What you should do: Lines from the one with "roll_deg: -0.7" through the end of the records, and no others, are what the answer should contain, copied exactly; please keep pictures out.

Data under study:
■ ■ ■ ■
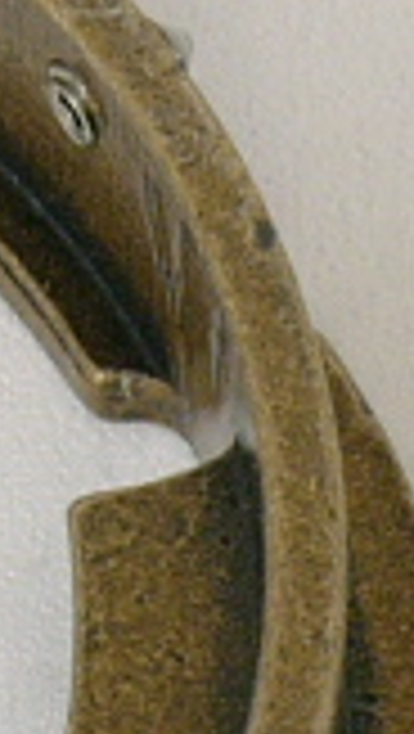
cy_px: 716
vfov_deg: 3.4
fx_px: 12341
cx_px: 508
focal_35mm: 634
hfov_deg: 1.9
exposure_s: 1/1.6
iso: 100
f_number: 8
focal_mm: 18.6
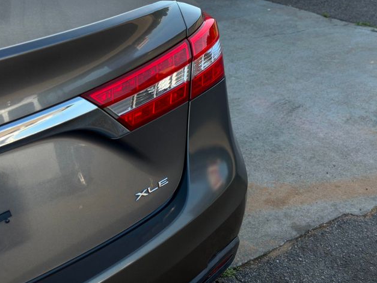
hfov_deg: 38.9
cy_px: 141
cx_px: 187
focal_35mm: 49
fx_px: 534
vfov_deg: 29.7
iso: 100
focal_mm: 6.76
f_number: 1.78
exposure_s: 1/1456
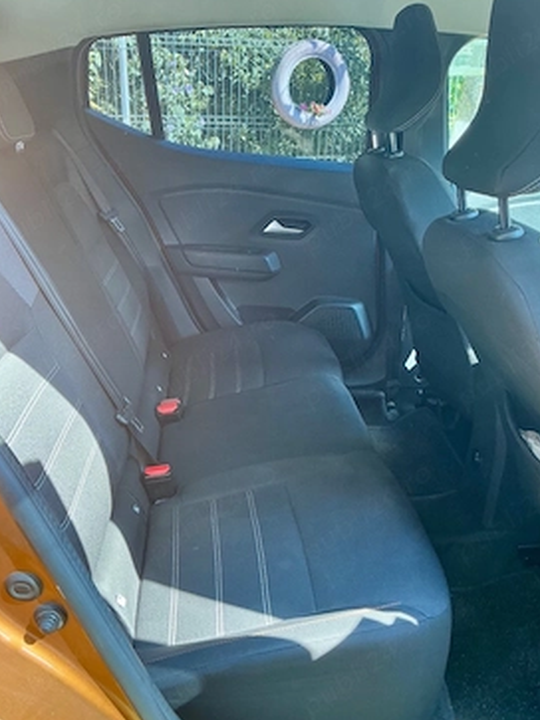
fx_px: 666
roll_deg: -0.5
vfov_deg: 56.8
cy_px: 383
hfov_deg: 44.1
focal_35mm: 32
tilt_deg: -23.3
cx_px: 252
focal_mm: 3
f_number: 1.8
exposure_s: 1/60
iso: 64
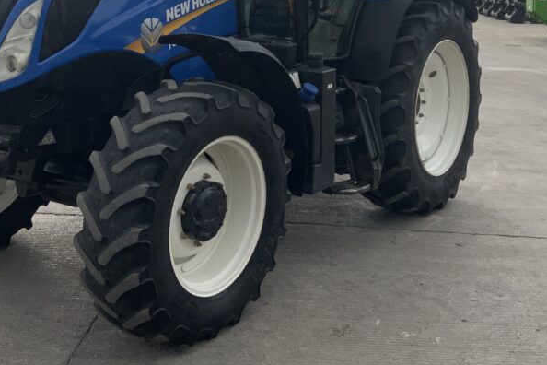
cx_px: 241
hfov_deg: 38.1
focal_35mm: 52
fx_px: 790
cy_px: 57
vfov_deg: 25.4
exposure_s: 1/2320
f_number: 1.8
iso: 16
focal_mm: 3
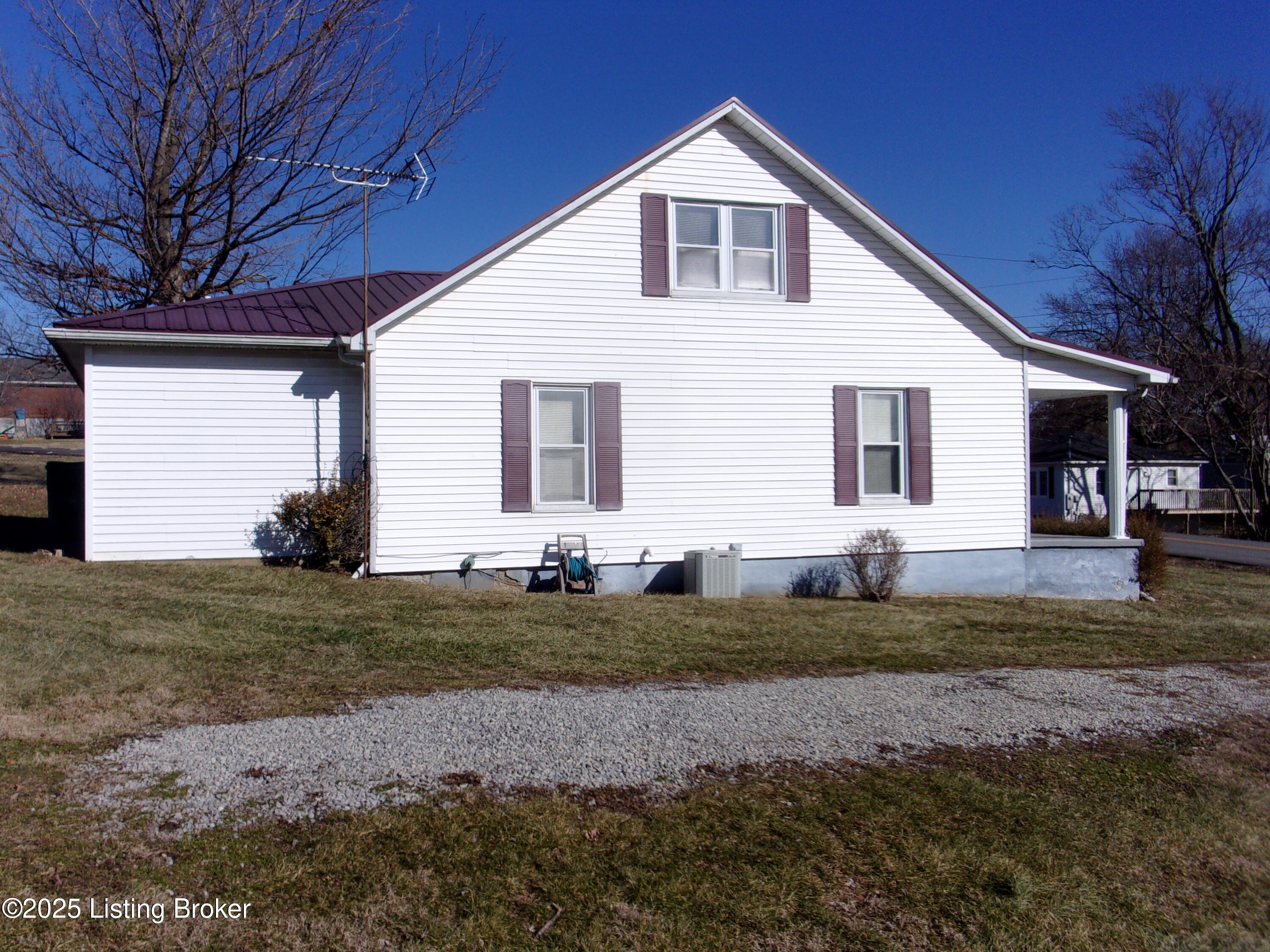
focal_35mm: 36
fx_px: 1321
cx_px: 635
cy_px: 476
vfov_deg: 39.7
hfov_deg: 51.4
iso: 80
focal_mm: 6.4
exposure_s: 1/210
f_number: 11.8
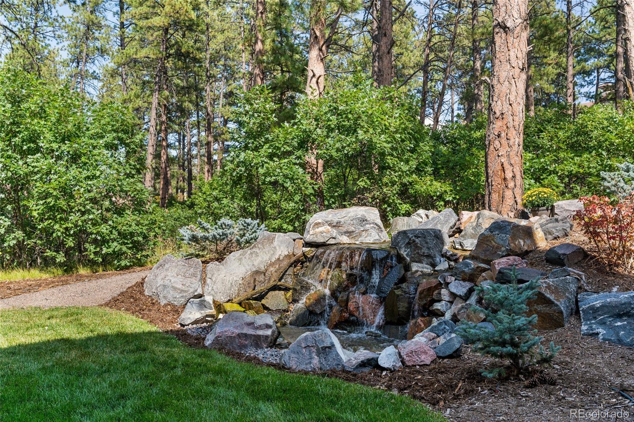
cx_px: 317
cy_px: 211
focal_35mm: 35
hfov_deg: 54.4
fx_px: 616
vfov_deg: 37.8
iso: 160
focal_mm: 35
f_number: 8
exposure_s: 1/100
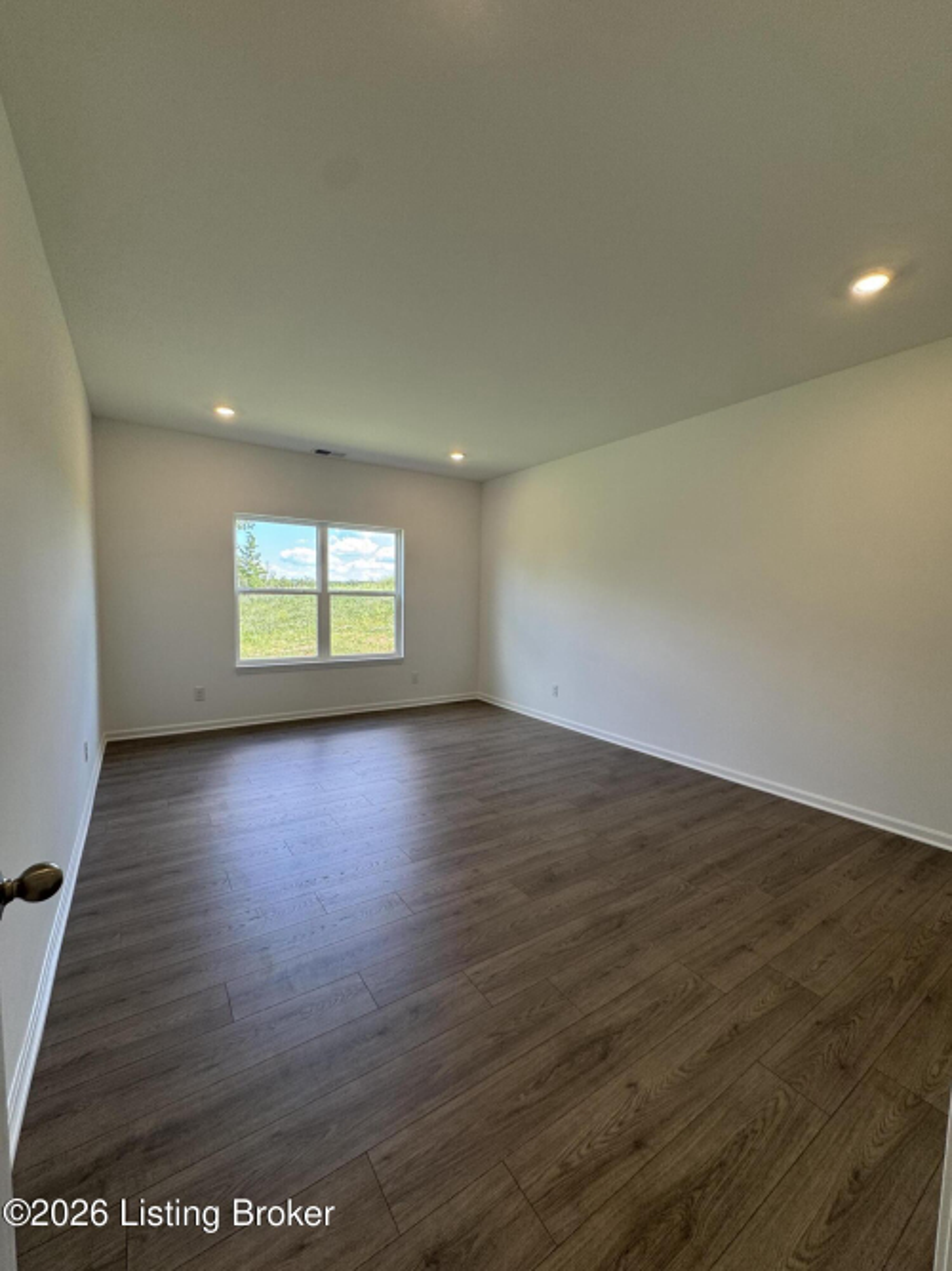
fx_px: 514
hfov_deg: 85.7
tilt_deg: -5.4
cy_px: 636
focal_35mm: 14
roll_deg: -0.1
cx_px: 476
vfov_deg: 102.1
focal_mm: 2.22
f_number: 2.2
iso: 64
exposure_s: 1/120
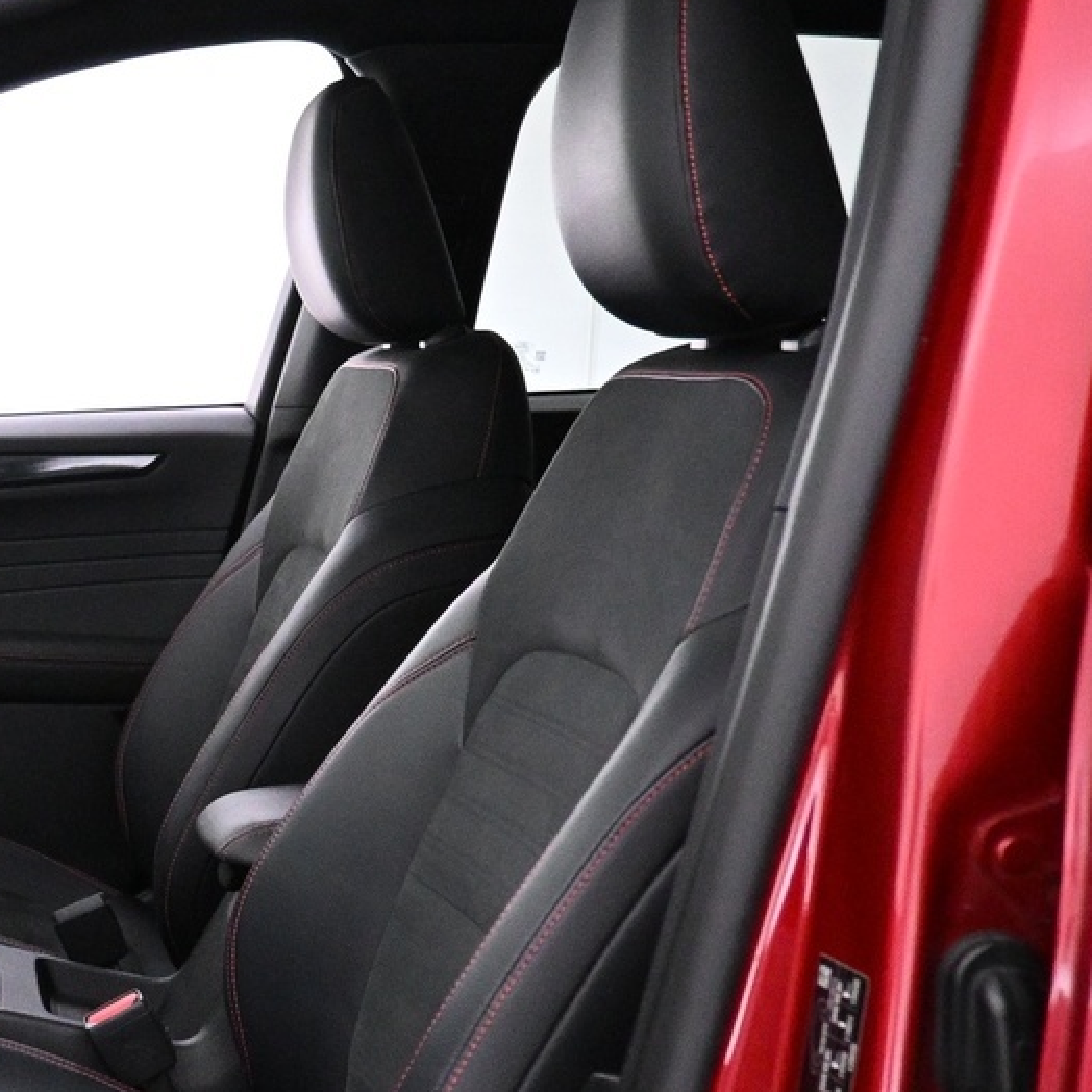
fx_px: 2248
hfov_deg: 24.6
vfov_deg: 27.3
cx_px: -240
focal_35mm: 63
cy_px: 636
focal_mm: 16
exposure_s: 1/60
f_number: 3.5
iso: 4000
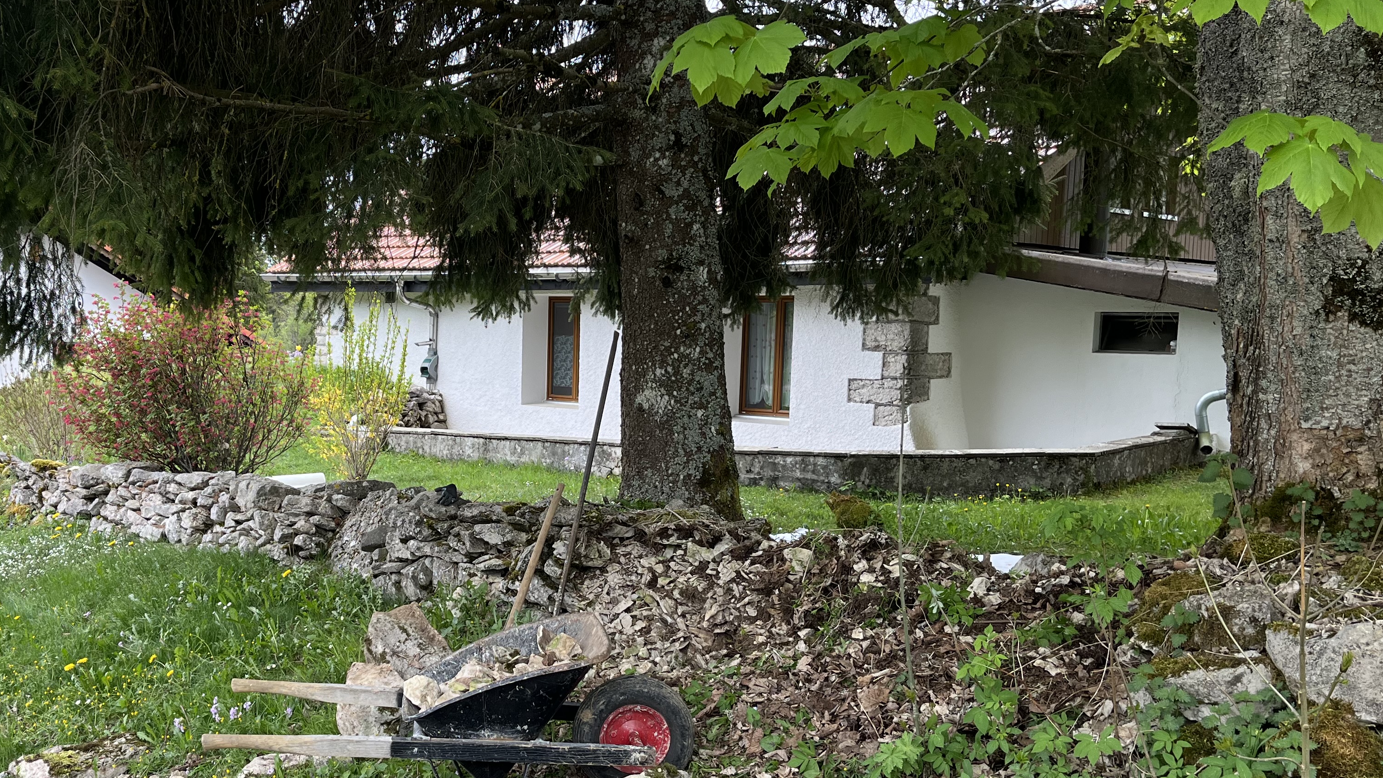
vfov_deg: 31.0
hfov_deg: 52.0
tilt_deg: -7.0
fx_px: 1394
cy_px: 495
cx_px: 482
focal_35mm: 38
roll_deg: -0.7
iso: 50
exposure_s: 1/335
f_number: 1.6
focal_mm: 5.1
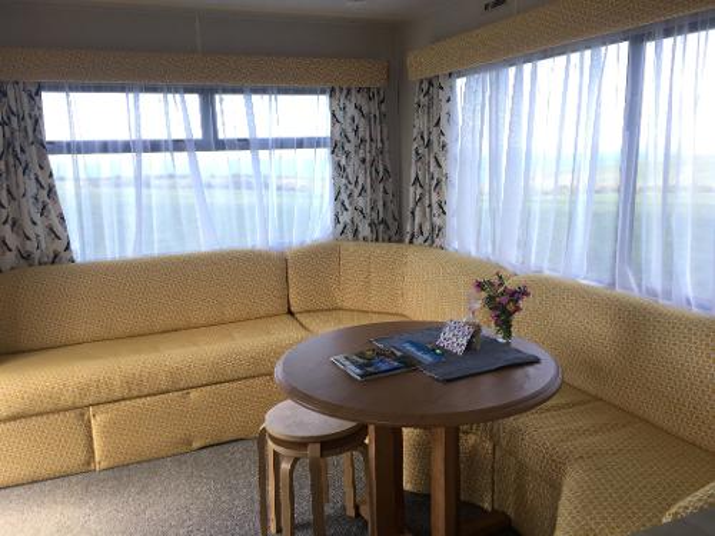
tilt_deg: -12.8
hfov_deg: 61.7
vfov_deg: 48.2
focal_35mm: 29
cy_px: 268
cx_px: 358
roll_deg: +0.9
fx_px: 599
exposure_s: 1/132
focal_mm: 4.15
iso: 25
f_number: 2.2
■ ■ ■ ■
Output of the task:
roll_deg: -0.7
iso: 50
exposure_s: 1/335
f_number: 1.6
focal_mm: 5.1
tilt_deg: -12.8
hfov_deg: 61.7
vfov_deg: 48.2
focal_35mm: 29
cy_px: 268
cx_px: 358
roll_deg: +0.9
fx_px: 599
exposure_s: 1/132
focal_mm: 4.15
iso: 25
f_number: 2.2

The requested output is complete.